Chris Silverwood’s tenure as England coach got off to a winning start with a series victory over New Zealand decided by yet another Super Over between the sides. The former Essex head coach used the series as an opportunity to debut some of those who have excelled on the county circuit recently as well as to rest some of his star names ahead of a busy winter.
In terms of missed opportunities, Sam Billings will be left feeling disappointed by his displays, especially in comparison to middle order partner Eoin Morgan who shone once again. Billings failed to produce the volume of runs required to stake a claim to play as a specialist batsman with both Jonny Bairstow and Jos Buttler blocking his route to taking the gloves.
It was an all too familiar story for James Vince in international cricket. Some sensational knocks, including his man-of-the-match 59 in the opening encounter, alongside some dreadfully soft dismissals continues to fuel questions over whether he is consistent enough for the highest level.
Although expensive at times, Matt Parkinson proved to be a cunning, wicket-taking bowler in the shorter format and enjoyed a fine debut series. The fact that the Lancashire leggie is being considered as a genuine challenger to the Adil Rashid’s spot in the side is a testament to his talent and a relief for Silverwood given Rashid’s injury struggles of late.

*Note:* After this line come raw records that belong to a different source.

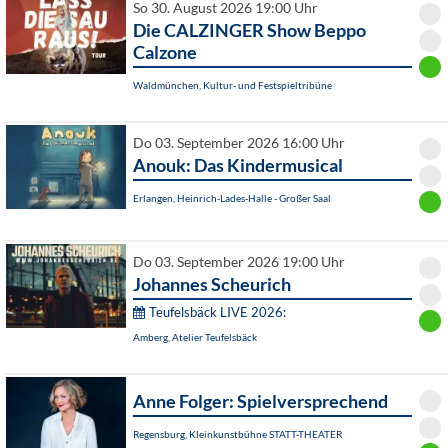
So 30. August 2026 19:00 Uhr
Die CALZINGER Show Beppo
Calzone
Waldmünchen, Kultur- und Festspieltribüne
Do 03. September 2026 16:00 Uhr
Anouk: Das Kindermusical
Erlangen, Heinrich-Lades-Halle - Großer Saal
Do 03. September 2026 19:00 Uhr
Johannes Scheurich
Teufelsbäck LIVE 2026:
Amberg, Atelier Teufelsbäck
Anne Folger: Spielversprechend
Regensburg, Kleinkunstbühne STATT-THEATER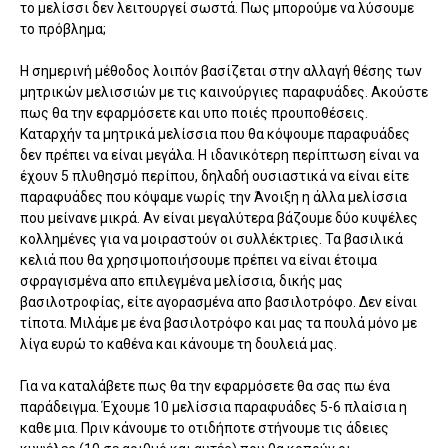
το μελίσσι δεν λειτουργεί σωστά. Πως μπορούμε να λύσουμε
το πρόβλημα;
Η σημερινή μέθοδος λοιπόν βασίζεται στην αλλαγή θέσης των
μητρικών μελισσιών με τις καινούργιες παραφυάδες. Ακούστε
πως θα την εφαρμόσετε και υπο ποιές προυποθέσεις.
Καταρχήν τα μητρικά μελίσσια που θα κόψουμε παραφυάδες
δεν πρέπει να είναι μεγάλα. Η ιδανικότερη περίπτωση είναι να
έχουν 5 πλυθησμό περίπου, δηλαδή ουσιαστικά να είναι είτε
παραφυάδες που κόψαμε νωρίς την Άνοιξη η άλλα μελίσσια
που μείνανε μικρά. Αν είναι μεγαλύτερα βάζουμε δύο κυψέλες
κολλημένες για να μοιραστούν οι συλλέκτριες. Τα βασιλικά
κελιά που θα χρησιμοποιήσουμε πρέπει να είναι έτοιμα
σφραγισμένα απο επιλεγμένα μελίσσια, δικής μας
βασιλοτροφίας, είτε αγορασμένα απο βασιλοτρόφο. Δεν είναι
τίποτα. Μιλάμε με ένα βασιλοτρόφο και μας τα πουλά μόνο με
λίγα ευρώ το καθένα και κάνουμε τη δουλειά μας.
Για να καταλάβετε πως θα την εφαρμόσετε θα σας πω ένα
παράδειγμα. Έχουμε 10 μελίσσια παραφυάδες 5-6 πλαίσια η
καθε μια. Πριν κάνουμε το οτιδήποτε στήνουμε τις άδειες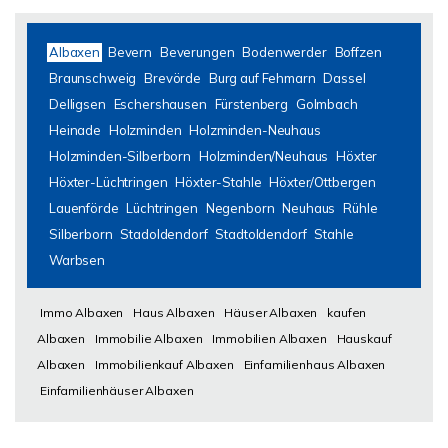
Albaxen
Bevern
Beverungen
Bodenwerder
Boffzen
Braunschweig
Brevörde
Burg auf Fehmarn
Dassel
Delligsen
Eschershausen
Fürstenberg
Golmbach
Heinade
Holzminden
Holzminden-Neuhaus
Holzminden-Silberborn
Holzminden/Neuhaus
Höxter
Höxter-Lüchtringen
Höxter-Stahle
Höxter/Ottbergen
Lauenförde
Lüchtringen
Negenborn
Neuhaus
Rühle
Silberborn
Stadoldendorf
Stadtoldendorf
Stahle
Warbsen
Immo Albaxen
Haus Albaxen
Häuser Albaxen
kaufen
Albaxen
Immobilie Albaxen
Immobilien Albaxen
Hauskauf
Albaxen
Immobilienkauf Albaxen
Einfamilienhaus Albaxen
Einfamilienhäuser Albaxen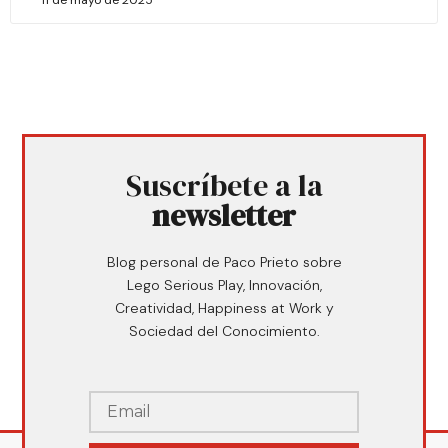
11 de mayo de 2025
Suscríbete a la
newsletter
Blog personal de Paco Prieto sobre
Lego Serious Play, Innovación,
Creatividad, Happiness at Work y
Sociedad del Conocimiento.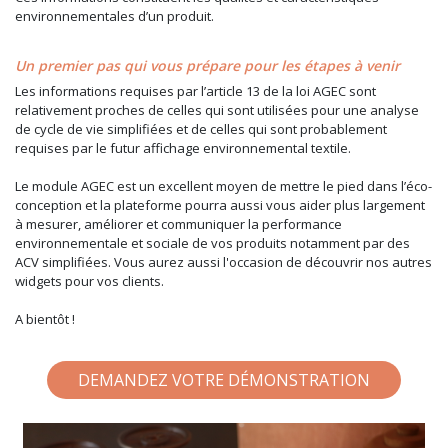
environnementales d’un produit.
Un premier pas qui vous prépare pour les étapes à venir
Les informations requises par l’article 13 de la loi AGEC sont
relativement proches de celles qui sont utilisées pour une analyse
de cycle de vie simplifiées et de celles qui sont probablement
requises par le futur affichage environnemental textile.
Le module AGEC est un excellent moyen de mettre le pied dans l’éco-
conception et la plateforme pourra aussi vous aider plus largement
à mesurer, améliorer et communiquer la performance
environnementale et sociale de vos produits notamment par des
ACV simplifiées. Vous aurez aussi l'occasion de découvrir nos autres
widgets pour vos clients.
A bientôt !
DEMANDEZ VOTRE DÉMONSTRATION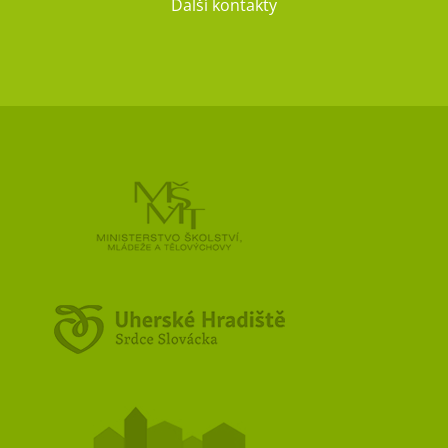
Další kontakty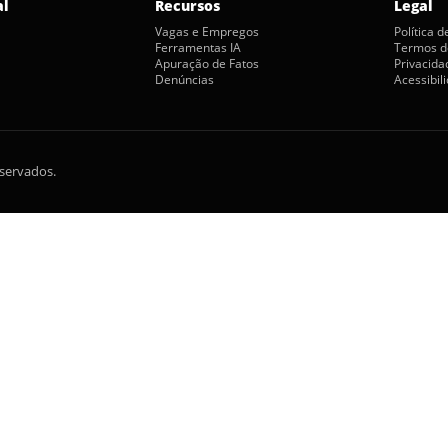
al
Recursos
Legal
Vagas e Empregos
Política 
Ferramentas IA
Termos d
Apuração de Fatos
Privacida
Denúncias
Acessibil
eservados.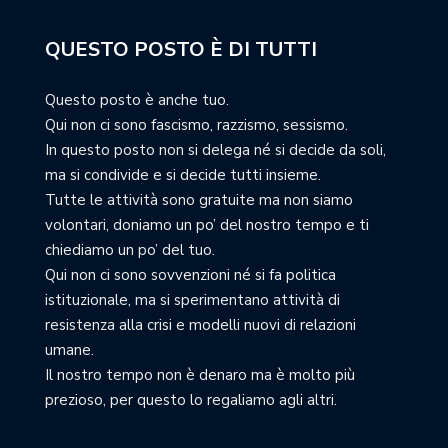
QUESTO POSTO È DI TUTTI
Questo posto è anche tuo.
Qui non ci sono fascismo, razzismo, sessismo.
In questo posto non si delega né si decide da soli,
ma si condivide e si decide tutti insieme.
Tutte le attività sono gratuite ma non siamo
volontari, doniamo un po’ del nostro tempo e ti
chiediamo un po’ del tuo.
Qui non ci sono sovvenzioni né si fa politica
istituzionale, ma si sperimentano attività di
resistenza alla crisi e modelli nuovi di relazioni
umane.
Il nostro tempo non è denaro ma è molto più
prezioso, per questo lo regaliamo agli altri.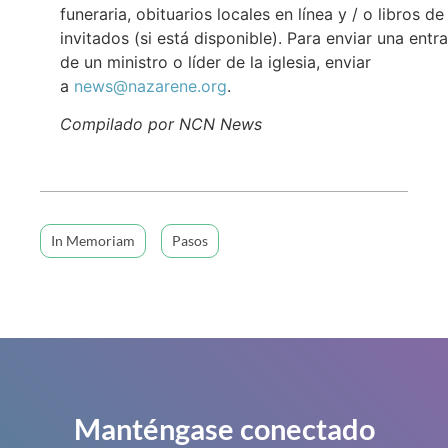
funeraria, obituarios locales en línea y / o libros de
invitados (si está disponible). Para enviar una entr
de un ministro o líder de la iglesia, enviar
a
news@nazarene.org
.
Compilado por NCN News
In Memoriam
Pasos
Manténgase conectado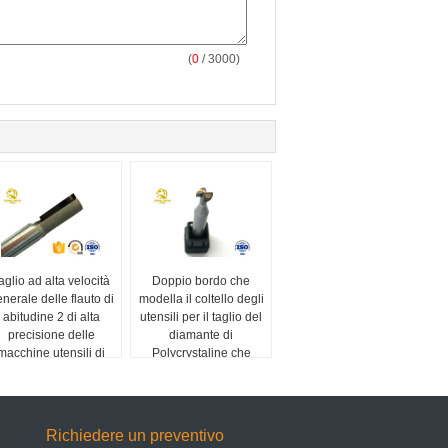
(
0
/ 3000)
aglio ad alta velocità
Doppio bordo che
nerale delle flauto di
modella il coltello degli
abitudine 2 di alta
utensili per il taglio del
precisione delle
diamante di
macchine utensili di
Polycrystaline che
CNC del diamante
elabora telefono
cellulare Shell
Richiedere un preventivo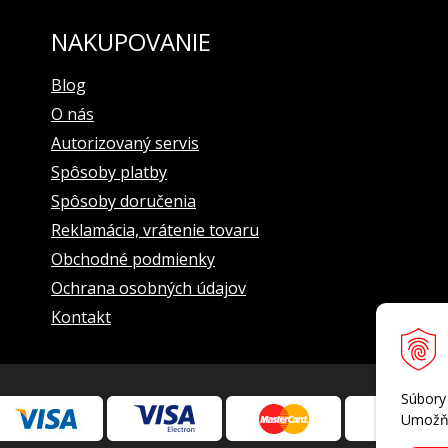
NAKUPOVANIE
Blog
O nás
Autorizovaný servis
Spôsoby platby
Spôsoby doručenia
Reklamácia, vrátenie tovaru
Obchodné podmienky
Ochrana osobných údajov
Kontakt
Súbory
Umožňu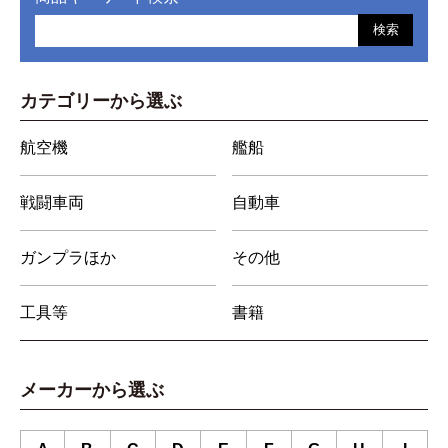
検索
カテゴリーから選ぶ
航空機
艦船
戦闘車両
自動車
ガンプラほか
その他
工具等
書籍
メーカーから選ぶ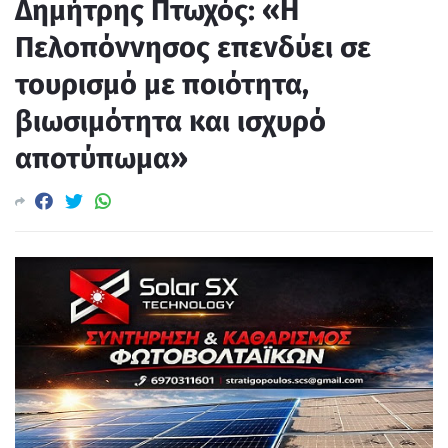
Δημήτρης Πτωχός: «Η
Πελοπόννησος επενδύει σε
τουρισμό με ποιότητα,
βιωσιμότητα και ισχυρό
αποτύπωμα»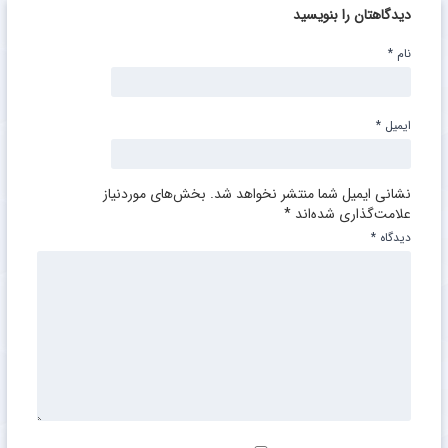
دیدگاهتان را بنویسید
نام
*
ایمیل
*
نشانی ایمیل شما منتشر نخواهد شد.
بخش‌های موردنیاز
علامت‌گذاری شده‌اند
*
دیدگاه
*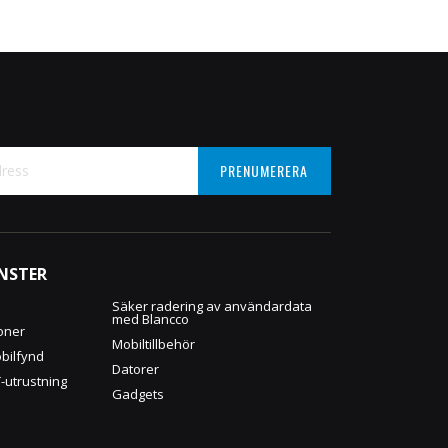
PRENUMERERA
NSTER
:
Säker radering av användardata
med Blancco
oner
Mobiltillbehör
obilfynd
Datorer
T-utrustning
Gadgets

Whilst the focus of the series was on youth we witnessed yet another exceptional series from Chris Jordan. His herculean effort in the deciding clash, where he smashed 12 from three balls, before conceding just eight runs in New Zealand’s Super Over has reminded the selectors of just how valuable his skills and experience are in this side.
Dawid Malan appears to have firmly moved himself into the category of one of England’s ‘undroppables’ following a stellar series. Scores of 11, 39, 55 and 103* (just the second hundred in T20Is by an Englishman and the fastest) have boosted his already freakishly high strike-rate to 156.31 and average to 57.25 and his performances serve to confirm the inevitable that there has to be a place for Malan in the side.
With the result largely secondary, the series provided plenty of food for thought for Silverwood. Whether or not we see some of these names in Australia next year remains to be seen. But considering the depth of talent England have at their disposal and this summer’s World Cup final heroics, this could well be the strongest position English white ball cricket has ever been in.